- _WORK REQUIRED_:
Write the next part of the article below on troubleshooting outbound connections from an AKS cluster, starting after its final line.

Basic troubleshooting of outbound connections from an AKS cluster

This article discusses how to do basic troubleshooting of outbound connections from a Microsoft Azure Kubernetes Service (AKS) cluster.

Prerequisites

  • The Kubernetes kubectl tool, or a similar tool to connect to the cluster. To install kubectl by using Azure CLI, run the az aks install-cli command.

  • The apt-get command-line tool for handling packages.

  • The Client URL (cURL) tool, or a similar command-line tool.

  • The host command-line tool for DNS lookups.

  • The Netcat (nc) command-line tool for TCP connections.

  • The traceroute command-line tool for printing the trace of routing packets to the network host.

Scenarios for outbound traffic in Azure Kubernetes Service

In any networking scenario, you should consider the following factors when troubleshooting:

  • The source and the destination for the request.

  • The hops in between the source and the destination.

  • The request-response flow.

  • The hops that are enhanced by extra security layers, such as the following layers:

    • Firewall
    • Network security group (NSG)
    • Network policy

When you check each component, get and analyze HTTP response codes. These codes are useful to identify the nature of the issue. The codes are especially helpful in scenarios in which the application responds to HTTP requests.

If other troubleshooting steps don't provide any conclusive outcome, take packet captures from the client and server. Packet captures are also useful when non-HTTP traffic is involved between the client and server. For more information about how to collect packet captures for AKS environment, see the following articles in the data collection guide:

If you know how to get the HTTP response codes and take packet captures, it's easier to troubleshoot a network connectivity issue.

Traffic that originates from within the AKS cluster, whether it's from a pod or a worker node, is considered the outbound traffic from the cluster. What if there's an issue in the outbound flow for an AKS cluster? Before you troubleshoot, first understand the nature of the request-response flow.

The outbound traffic from an AKS cluster can be classified within the following categories:

  1. Traffic to a pod or service in the same cluster (internal traffic)

  2. Traffic to a device or endpoint in the same virtual network or a different virtual network (that uses virtual network peering)

  3. Traffic to an on-premises environment through a VPN connection or an Azure ExpressRoute connection

  4. Traffic outside the AKS network (public outbound traffic)

In this document, we cover basic troubleshooting steps for issues that affect outbound connectivity:

  • Within the cluster
  • Within the virtual networks
  • To the outside world (public traffic)

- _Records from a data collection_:

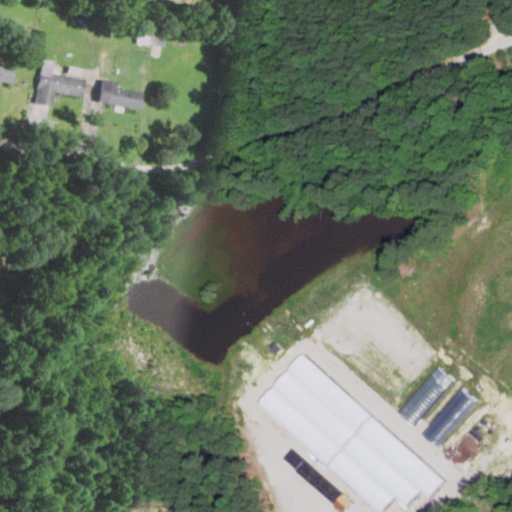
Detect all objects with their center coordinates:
road: (491, 25)
building: (147, 34)
building: (5, 72)
building: (52, 84)
building: (116, 94)
road: (346, 108)
road: (89, 159)
building: (452, 416)
building: (352, 437)
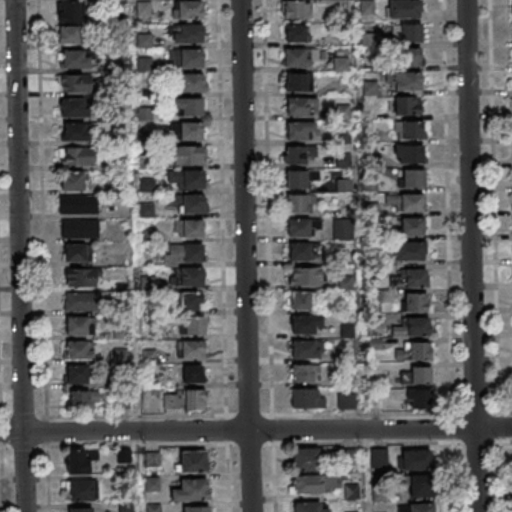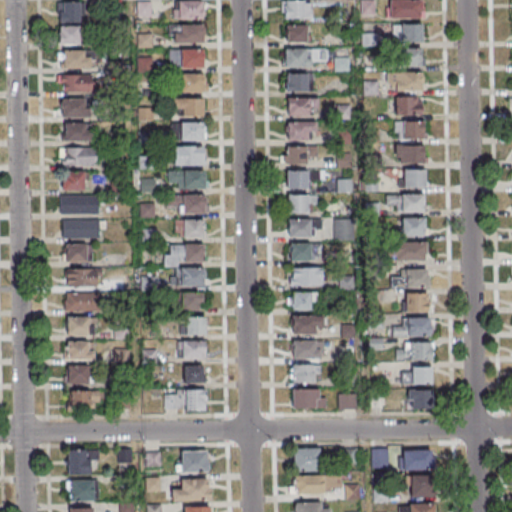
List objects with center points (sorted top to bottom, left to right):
building: (143, 9)
building: (187, 9)
building: (188, 9)
building: (295, 9)
building: (403, 9)
building: (404, 9)
building: (295, 10)
building: (68, 13)
building: (407, 31)
building: (185, 32)
building: (185, 32)
building: (296, 33)
building: (407, 33)
building: (295, 34)
building: (69, 36)
building: (185, 57)
building: (295, 57)
building: (304, 57)
building: (410, 57)
building: (186, 58)
building: (74, 60)
building: (341, 64)
building: (407, 80)
building: (298, 81)
building: (76, 82)
building: (296, 82)
building: (74, 83)
building: (190, 83)
building: (300, 105)
building: (408, 105)
building: (73, 107)
building: (188, 107)
building: (300, 107)
building: (298, 129)
building: (408, 129)
building: (408, 129)
building: (75, 131)
building: (297, 131)
building: (75, 132)
building: (190, 132)
building: (298, 154)
building: (408, 154)
building: (298, 155)
building: (78, 156)
building: (188, 156)
building: (343, 161)
building: (300, 177)
building: (411, 177)
building: (186, 178)
building: (413, 179)
building: (72, 180)
building: (185, 180)
building: (296, 180)
building: (343, 185)
building: (333, 186)
building: (299, 201)
building: (406, 201)
building: (186, 202)
building: (80, 203)
building: (406, 203)
building: (79, 204)
building: (187, 204)
building: (297, 204)
building: (146, 211)
building: (412, 226)
building: (80, 227)
building: (302, 227)
building: (302, 227)
building: (342, 227)
building: (342, 227)
building: (412, 227)
building: (80, 228)
building: (188, 229)
building: (303, 250)
building: (187, 251)
building: (303, 251)
building: (406, 251)
building: (75, 252)
building: (76, 252)
building: (185, 254)
road: (18, 256)
road: (244, 256)
road: (470, 256)
building: (305, 276)
building: (80, 277)
building: (304, 277)
building: (414, 277)
building: (189, 278)
road: (493, 279)
road: (44, 284)
building: (302, 299)
building: (81, 300)
building: (81, 301)
building: (190, 301)
building: (302, 301)
building: (415, 301)
building: (416, 301)
building: (305, 323)
building: (78, 325)
building: (194, 325)
building: (306, 325)
building: (412, 327)
building: (413, 327)
building: (306, 348)
building: (190, 349)
building: (306, 349)
building: (77, 350)
building: (79, 350)
building: (413, 351)
building: (415, 352)
building: (303, 372)
building: (304, 372)
building: (76, 374)
building: (192, 374)
building: (76, 375)
building: (416, 375)
building: (416, 376)
building: (306, 398)
building: (306, 398)
building: (82, 399)
building: (418, 399)
building: (193, 400)
building: (346, 401)
building: (346, 401)
building: (376, 401)
road: (255, 430)
building: (378, 457)
building: (378, 458)
building: (152, 459)
building: (305, 459)
building: (415, 459)
building: (416, 459)
building: (79, 460)
building: (193, 460)
building: (308, 484)
building: (420, 485)
building: (80, 489)
building: (190, 489)
building: (351, 491)
building: (351, 491)
building: (378, 496)
building: (309, 507)
building: (311, 507)
building: (415, 507)
building: (417, 508)
building: (81, 509)
building: (196, 509)
building: (354, 511)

- _EXERCISE OUTPUT_:
When you troubleshoot outbound traffic in AKS, it's also important to know what your egress device is (that is, the device through which the traffic passes). Here, the egress device could be one of the following components:

  • Azure Load Balancer
  • Azure Firewall or a custom firewall
  • A network address translation (NAT) gateway
  • A proxy server

The flow could also differ based on the destination. For example, internal traffic (that is, within the cluster) doesn't go through the egress device. The internal traffic would use only the cluster networking.

Internal traffic

A basic request flow for internal traffic from an AKS cluster would resemble the flow that's shown in the following diagram.

Diagram of a basic request flow for internal traffic from a Microsoft Azure Kubernetes Service (AKS) cluster.

External traffic through Azure Load Balancer

If the traffic is for a destination on the internet, the default method is to send the traffic through the Azure Load Balancer.

Diagram of a request flow for external internet traffic through Azure Load Balancer from a Microsoft Azure Kubernetes Service (AKS) cluster.

External traffic through Azure Firewall or a proxy server

In some cases, the egress traffic has to be filtered, and it might require Azure Firewall.

Diagram of a request flow for external internet traffic through Azure Firewall from a Microsoft Azure Kubernetes Service (AKS) cluster.

Instead of a firewall, a user might want to add a proxy server. Or, the user might want to set up an NAT gateway for egress traffic. The basic flow remains the same as shown in the diagram.

It's important to understand the nature of egress flow for your cluster so that you can continue troubleshooting.

Troubleshooting checklist

For basic troubleshooting for egress traffic from an AKS cluster, follow these steps:

  1. Make sure that the Domain Name System (DNS) resolution for the endpoint works correctly.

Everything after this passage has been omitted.